▸ **PROVIDED TEXT**:
───

Let me use this way of thinking to state Socrates defined what is the right attitude when receiving feedback: Calmly contained.
The Death of Socrates - Jaques-Louis David / Metropolitan Museum of Art NY
First rule: feedback is a two way road. If you can be a giver you have to be prepared to be a receiver too.
How to receive feedback and what to demand from feedback giver
Make sure you understand what is all about, ask for directions if necessary, it has to be clear and relevant and you are on your right to ask for further clarification. Don't be sassy, the person who is giving feedback is making an effort for you to improve, you have to appreciate that in the first place.
Do not respond immediately, do not confront, don't be deffensive. Take your time to take this feedback and if you want to respond later or explain yourself, do it, but what's important here is taking your time to elaborate what has been said to you.
Respond with empathy. Try to understand where does this come from and who is saying what to you.
Learn from your worst detractors. Even when you think what has been said to you is a nonsense, irrelevant or something out of point, make the exercise of taking it for evaluation and reflection. Feedback can have multiple purposes, sometimes even mean ones, but there is always a little part of truth in every kind of them, and, as Socrates said, you are the only responsible of learning something from whatever comes to you.

───

▸ **DATASET**:
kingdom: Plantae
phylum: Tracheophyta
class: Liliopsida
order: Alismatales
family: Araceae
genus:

───

▸ **WHAT TO WORK ON**:
A: Duplicate the stretch of the feedback piece from "Learn from your" through "comes to you.".
B: In the text on receiving feedback, what is the first rule?
C: Take the piece on receiving feedback further, beginning after its final sentence.
The rows play no part in what is asked here.

▸ **RESPONSES**:
A:
Learn from your worst detractors. Even when you think what has been said to you is a nonsense, irrelevant or something out of point, make the exercise of taking it for evaluation and reflection. Feedback can have multiple purposes, sometimes even mean ones, but there is always a little part of truth in every kind of them, and, as Socrates said, you are the only responsible of learning something from whatever comes to you.

B: Feedback is a two way road.

C:
Thank, even when thanking is hard, tough, breathtaking, mixed with anger... but do it. Express gratitude for the effort of standing by you giving you feedback.
The formation of constructive feedback
Before giving feedback think why you are giving it, take it into a positive thinking or state of mind. You want to give feedback because you want somebody to improve so you both can have a benefit from this. If you are not thinking in terms of building something together, forget about it, you better save your feedback or even better: think again, because you are not doing it right.
Align. Talk about what you have in common and why is this important to both of you.
Feedback has to be immediate, but it has to be well formed. Before giving it think on the suggestion you are giving first.
Focus, limit your feedback, keep it specific.
Acclaim the good first, there is always a good side, something well done, extol so you can introduce the suggestion later and ease the way the other person takes it.
Talk about you, your honest feelings, in which position left you what you are pointing.
When you give a feedback you commit to this person to build a better something together. If you see improvement you need to return this too. A feedback is not complete without a return, it is a multiple round practice.
When you introduce feedback in your workplace as common language and do it the right way, you will realize it is the most powerful tool to personal development. From my point of view feedback is the number one practice to work on every team, invest in teaching how to use it effectively and promote its use constantly.
A good way of doing this is sharing best practices on feedback, save a moment in which teammates share how somebody's feedback has done good to them. Save a moment to thank. Treat feedback as what it is: a gift.
Written listening to "David Byrne and Brian Eno - Everything that Happens will Happen Today" album (Rate:8,5/10)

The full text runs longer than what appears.